The Burnt Country: Joy Rhoades

GENRE: HISTORICAL FICTION

My friend, Margie, gave me this fabulous book when I was leaving Ivanhoe. It is the story of Kate, a grazier somewhere in the New England, after World War II.

The poor bitch has to deal with every bloody prejudice you can imagine: Her husband wants a divorce so he can marry another sheila and he is blackmailing her for money by accusing her of adultery with an Italian POW. Her father, just before he died, had raped an Aboriginal girl, and so now poor bloody Kate has an Aboriginal half-sister and a responsibility towards the chick her father impregnated. Trouble is that she loves them both.

She is trying to stop the Welfare Board taking the child away because such kids should not be with their mothers. They should be raised by white families. She is white, but not a family while the stigma of impending divorce hangs in the air.

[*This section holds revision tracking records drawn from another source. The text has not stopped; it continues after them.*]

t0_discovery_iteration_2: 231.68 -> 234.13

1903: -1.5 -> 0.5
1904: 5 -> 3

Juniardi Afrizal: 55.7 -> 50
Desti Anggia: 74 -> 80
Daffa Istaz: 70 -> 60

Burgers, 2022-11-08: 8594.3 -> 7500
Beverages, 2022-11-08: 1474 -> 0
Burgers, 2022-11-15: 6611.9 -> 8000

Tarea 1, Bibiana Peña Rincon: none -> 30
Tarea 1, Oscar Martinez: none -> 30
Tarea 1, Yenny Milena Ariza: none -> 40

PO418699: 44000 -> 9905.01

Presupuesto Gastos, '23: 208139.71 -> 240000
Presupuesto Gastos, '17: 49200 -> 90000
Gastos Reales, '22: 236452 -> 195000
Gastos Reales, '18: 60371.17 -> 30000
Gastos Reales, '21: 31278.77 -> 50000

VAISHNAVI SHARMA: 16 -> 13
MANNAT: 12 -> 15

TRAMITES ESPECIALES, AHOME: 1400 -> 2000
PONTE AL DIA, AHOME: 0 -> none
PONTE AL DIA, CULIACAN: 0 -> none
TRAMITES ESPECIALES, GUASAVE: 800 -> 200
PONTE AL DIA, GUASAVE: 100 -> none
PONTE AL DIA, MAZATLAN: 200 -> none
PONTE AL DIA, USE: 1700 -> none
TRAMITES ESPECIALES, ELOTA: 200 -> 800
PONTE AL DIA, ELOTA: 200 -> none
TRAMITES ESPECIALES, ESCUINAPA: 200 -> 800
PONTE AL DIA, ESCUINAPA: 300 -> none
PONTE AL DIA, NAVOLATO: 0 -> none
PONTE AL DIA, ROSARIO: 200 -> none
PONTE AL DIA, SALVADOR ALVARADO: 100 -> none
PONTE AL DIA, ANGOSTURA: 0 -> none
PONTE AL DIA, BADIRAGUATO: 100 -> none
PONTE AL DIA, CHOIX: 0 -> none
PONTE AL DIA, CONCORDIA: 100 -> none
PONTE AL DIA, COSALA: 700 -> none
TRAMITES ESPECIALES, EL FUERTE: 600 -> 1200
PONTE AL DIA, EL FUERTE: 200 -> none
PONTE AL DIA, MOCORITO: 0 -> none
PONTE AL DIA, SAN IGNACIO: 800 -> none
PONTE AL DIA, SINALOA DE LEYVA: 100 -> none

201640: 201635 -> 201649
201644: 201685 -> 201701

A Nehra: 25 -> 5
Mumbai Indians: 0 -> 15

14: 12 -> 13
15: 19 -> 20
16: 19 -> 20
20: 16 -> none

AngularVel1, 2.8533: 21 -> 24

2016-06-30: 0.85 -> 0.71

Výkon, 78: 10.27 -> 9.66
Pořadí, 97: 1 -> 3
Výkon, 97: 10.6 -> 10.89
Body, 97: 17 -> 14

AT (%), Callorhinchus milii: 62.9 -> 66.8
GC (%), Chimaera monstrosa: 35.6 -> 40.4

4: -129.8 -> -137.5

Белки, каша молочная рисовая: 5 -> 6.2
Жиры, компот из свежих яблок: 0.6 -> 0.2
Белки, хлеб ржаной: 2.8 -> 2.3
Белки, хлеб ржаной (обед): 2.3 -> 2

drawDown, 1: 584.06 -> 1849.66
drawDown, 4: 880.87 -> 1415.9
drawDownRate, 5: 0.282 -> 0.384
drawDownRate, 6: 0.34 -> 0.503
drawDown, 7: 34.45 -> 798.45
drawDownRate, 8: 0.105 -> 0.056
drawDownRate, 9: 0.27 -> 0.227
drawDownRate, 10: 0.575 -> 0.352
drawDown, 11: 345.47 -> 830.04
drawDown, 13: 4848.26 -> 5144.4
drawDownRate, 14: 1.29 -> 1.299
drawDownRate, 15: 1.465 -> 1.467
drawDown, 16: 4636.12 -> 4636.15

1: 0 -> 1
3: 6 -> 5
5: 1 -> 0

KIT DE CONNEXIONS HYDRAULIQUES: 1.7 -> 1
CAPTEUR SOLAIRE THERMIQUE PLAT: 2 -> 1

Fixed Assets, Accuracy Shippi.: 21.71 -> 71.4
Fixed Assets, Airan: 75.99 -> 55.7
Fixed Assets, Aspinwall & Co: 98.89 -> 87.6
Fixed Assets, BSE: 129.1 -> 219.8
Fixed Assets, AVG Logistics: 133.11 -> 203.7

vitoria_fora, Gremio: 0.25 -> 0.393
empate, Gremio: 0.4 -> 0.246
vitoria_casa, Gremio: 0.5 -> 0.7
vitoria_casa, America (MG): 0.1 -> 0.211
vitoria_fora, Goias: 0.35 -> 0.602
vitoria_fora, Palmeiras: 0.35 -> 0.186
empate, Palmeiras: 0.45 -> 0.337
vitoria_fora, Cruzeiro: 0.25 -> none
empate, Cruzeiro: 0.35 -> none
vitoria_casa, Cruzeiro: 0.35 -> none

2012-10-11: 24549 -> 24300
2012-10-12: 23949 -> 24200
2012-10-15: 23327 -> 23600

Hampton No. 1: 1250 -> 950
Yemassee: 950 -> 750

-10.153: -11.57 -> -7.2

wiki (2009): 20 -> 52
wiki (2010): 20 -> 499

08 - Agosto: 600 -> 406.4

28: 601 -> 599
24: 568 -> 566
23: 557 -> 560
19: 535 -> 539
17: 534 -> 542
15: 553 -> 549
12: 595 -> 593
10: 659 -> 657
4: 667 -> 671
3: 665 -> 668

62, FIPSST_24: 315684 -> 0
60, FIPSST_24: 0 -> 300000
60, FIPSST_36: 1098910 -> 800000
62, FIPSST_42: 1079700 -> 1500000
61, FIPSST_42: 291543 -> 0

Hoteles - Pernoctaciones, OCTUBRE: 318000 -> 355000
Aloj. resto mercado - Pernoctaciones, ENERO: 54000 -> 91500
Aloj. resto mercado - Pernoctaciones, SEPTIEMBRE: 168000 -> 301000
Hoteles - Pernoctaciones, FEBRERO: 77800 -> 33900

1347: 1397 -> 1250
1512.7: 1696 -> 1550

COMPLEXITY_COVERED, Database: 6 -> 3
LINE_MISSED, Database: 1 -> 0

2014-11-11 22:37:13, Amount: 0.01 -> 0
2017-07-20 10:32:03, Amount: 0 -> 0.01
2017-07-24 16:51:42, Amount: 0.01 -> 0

 There’s also a kid who lives with her because he is an orphan, but the kid’s grandmother in Sydney is upset that Kate is about to be divorced and wants him to go and live with his cruel great-uncle who is secretly rustling Kate’s sheep. The next-door neighbour employs the great-unc. as his overseer and he is a misogynistic mongrel who gambles his money away but refuses to pay Kate the money he owes her for some sheep she has sold him. He tells her he is witholding her cheque because she insists on backburning and he is sure her fires are going to get away.

The bank manager will not approve a loan to pay out the husband who is blackmailing her, simply because she is a woman, and the rural fire control officer hits on her. The mailman spreads gossip and then her Italian POW friend returns to the district and she realises she does love him and they have it off. Secretly of course …

And then there is a fire … Thank you, Margie. Great gift. I couldn’t put it down.